[Supplied data Boundary: Start]

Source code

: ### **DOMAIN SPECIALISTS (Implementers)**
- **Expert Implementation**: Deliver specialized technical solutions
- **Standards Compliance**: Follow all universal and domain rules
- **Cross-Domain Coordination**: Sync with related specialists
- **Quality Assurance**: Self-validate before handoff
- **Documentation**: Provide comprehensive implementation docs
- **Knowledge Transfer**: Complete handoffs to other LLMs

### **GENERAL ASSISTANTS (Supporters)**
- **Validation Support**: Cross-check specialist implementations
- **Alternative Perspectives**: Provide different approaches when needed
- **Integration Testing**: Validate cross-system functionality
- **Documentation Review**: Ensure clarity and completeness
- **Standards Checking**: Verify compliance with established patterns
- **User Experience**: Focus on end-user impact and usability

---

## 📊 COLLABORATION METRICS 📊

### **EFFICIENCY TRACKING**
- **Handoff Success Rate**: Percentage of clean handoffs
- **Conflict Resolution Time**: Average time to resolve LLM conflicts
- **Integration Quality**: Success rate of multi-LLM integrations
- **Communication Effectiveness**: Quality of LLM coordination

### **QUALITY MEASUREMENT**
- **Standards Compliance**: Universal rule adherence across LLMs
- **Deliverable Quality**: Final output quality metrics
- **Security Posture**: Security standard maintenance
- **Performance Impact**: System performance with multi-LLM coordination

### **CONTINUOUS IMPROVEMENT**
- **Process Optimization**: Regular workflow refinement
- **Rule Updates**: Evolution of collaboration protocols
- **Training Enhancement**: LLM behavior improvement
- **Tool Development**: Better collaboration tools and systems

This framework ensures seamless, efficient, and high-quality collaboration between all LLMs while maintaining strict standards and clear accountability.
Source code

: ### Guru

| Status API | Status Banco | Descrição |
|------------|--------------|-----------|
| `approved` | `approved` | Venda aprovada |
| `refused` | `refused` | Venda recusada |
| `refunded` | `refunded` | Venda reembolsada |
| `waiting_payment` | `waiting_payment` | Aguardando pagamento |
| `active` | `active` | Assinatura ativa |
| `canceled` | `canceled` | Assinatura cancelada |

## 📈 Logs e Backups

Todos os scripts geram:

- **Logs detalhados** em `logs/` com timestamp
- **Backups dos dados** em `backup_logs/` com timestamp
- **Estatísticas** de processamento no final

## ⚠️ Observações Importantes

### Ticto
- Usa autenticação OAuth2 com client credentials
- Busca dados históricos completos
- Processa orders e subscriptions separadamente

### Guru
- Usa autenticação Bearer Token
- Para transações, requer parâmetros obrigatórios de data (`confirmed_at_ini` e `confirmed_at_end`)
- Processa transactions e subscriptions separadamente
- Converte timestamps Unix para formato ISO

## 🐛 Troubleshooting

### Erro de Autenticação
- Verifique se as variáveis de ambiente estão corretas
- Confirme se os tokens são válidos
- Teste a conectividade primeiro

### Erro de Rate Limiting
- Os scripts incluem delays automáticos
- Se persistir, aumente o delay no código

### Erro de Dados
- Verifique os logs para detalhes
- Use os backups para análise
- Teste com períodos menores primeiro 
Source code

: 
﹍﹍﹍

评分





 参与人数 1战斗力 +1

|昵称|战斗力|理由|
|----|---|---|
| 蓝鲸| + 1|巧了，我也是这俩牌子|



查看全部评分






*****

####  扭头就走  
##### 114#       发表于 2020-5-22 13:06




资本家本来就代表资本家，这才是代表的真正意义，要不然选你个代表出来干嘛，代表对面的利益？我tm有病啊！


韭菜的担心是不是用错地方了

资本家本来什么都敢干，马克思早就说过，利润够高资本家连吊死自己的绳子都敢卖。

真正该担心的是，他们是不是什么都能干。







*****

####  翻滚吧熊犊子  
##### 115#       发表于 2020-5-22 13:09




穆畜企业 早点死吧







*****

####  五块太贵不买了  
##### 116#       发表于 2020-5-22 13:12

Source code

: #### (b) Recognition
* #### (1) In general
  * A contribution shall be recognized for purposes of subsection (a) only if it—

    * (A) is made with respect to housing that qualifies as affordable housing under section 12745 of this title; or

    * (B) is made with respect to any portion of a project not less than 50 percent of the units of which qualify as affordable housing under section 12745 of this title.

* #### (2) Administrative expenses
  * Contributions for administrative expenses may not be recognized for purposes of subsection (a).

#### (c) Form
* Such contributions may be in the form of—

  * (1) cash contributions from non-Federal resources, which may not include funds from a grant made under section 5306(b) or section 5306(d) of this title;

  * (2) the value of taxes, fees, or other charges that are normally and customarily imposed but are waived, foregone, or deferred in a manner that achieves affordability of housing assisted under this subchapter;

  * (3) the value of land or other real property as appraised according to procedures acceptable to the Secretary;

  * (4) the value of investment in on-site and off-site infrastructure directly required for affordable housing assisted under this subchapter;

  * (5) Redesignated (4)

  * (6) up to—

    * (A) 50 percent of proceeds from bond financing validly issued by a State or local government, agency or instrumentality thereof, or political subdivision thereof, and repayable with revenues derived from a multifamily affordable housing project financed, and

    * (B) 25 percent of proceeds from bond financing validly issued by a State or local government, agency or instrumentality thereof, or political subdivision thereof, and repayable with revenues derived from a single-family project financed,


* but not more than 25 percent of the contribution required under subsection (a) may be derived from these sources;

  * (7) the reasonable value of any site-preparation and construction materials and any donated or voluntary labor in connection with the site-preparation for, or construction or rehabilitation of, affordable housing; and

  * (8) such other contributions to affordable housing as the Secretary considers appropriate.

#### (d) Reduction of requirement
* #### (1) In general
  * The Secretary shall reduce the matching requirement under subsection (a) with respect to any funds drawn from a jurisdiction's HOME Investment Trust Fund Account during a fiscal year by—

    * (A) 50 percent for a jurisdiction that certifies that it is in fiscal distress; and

[Supplied data Boundary: End]

#### Your task
Retype, exactly and in full, the lines above from the one containing "发表于 2020-5-22 13:12" through the one containing "(2) Administrative expenses".

#### Answer space
##### 116#       发表于 2020-5-22 13:12

Source code

: #### (b) Recognition
* #### (1) In general
  * A contribution shall be recognized for purposes of subsection (a) only if it—

    * (A) is made with respect to housing that qualifies as affordable housing under section 12745 of this title; or

    * (B) is made with respect to any portion of a project not less than 50 percent of the units of which qualify as affordable housing under section 12745 of this title.

* #### (2) Administrative expenses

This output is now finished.